There were templates intended to be provided that were unavailable (due to GitHub repo permission issues beyond my control), so everything for offering an end-to-end service was freshly created and included here.

Design

URI Namespaces

The public namespace for short URI is an encoded sequence number and available directly from "/" path.

This led to introducing an overlay namespace of "/_v1/" for serving static HTML pages and other resources, including path to our app: /_v1/shorten.

The underscore character is excluded from the alphabet of valid symbols used for shortened URIs. Therefore, "/QxGj6" and "/v1" Short URIs would be unambiguously distinguished from the first level of "/_v1/style.css" when handling HTTP requests.

Base62-ish For Short URIs

The shortened URI namespace builds upon base62 alphabet: A-Z, a-z, 0-9 characters. However, some characters appear ambiguous for some people due to eye-sight, based upon certain fonts, etc.

Therefore, the most obvious offenders have been completely eliminated: I, l, 1, O and 0. While the numerals could be kept and those letters mapped to the numerals when expanding from a short URI, that's a business case decision punted for our purposes here.
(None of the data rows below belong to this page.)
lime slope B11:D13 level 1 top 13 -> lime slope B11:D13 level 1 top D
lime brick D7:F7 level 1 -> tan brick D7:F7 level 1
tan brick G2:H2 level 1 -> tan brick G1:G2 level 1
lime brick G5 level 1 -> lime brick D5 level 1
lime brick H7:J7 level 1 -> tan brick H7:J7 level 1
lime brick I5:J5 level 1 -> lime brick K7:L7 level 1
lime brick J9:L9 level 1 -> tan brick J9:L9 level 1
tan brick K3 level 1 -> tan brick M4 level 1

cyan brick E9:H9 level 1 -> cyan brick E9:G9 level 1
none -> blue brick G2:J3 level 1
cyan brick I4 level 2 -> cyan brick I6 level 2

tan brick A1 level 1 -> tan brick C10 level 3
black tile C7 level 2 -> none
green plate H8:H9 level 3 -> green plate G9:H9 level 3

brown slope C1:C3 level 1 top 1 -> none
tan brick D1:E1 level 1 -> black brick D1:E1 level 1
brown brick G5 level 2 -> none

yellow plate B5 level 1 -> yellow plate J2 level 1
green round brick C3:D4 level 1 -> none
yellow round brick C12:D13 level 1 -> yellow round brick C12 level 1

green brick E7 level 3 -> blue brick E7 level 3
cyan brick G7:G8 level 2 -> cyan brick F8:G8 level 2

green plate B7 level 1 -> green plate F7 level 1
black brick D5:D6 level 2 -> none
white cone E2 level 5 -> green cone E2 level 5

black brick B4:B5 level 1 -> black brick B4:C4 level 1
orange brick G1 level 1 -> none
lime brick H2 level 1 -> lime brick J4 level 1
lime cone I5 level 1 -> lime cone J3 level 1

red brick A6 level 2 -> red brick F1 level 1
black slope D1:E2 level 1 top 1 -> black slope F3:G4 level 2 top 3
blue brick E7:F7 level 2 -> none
The base62-ish namespace gets used exclusively for short URIs.

Use of CityHash

Separate from the public shortened URI namespace, a second internal hash table is maintained for tracking duplicates among full URLs and for caching known phishing URLs.

Choice of CityHash was made based upon balance of performance, the fact that this is not a cryptographic service, fixed key size, and low frequency of known collisions.

(Without being a specialist on hash functions, selecting a "better" one should be made based upon load & capacity test results.)

Flat Files

For efficient run-time delivery of results as trade-off of overall namespace capacity and cold-start initialization, flat files are used for durable storage.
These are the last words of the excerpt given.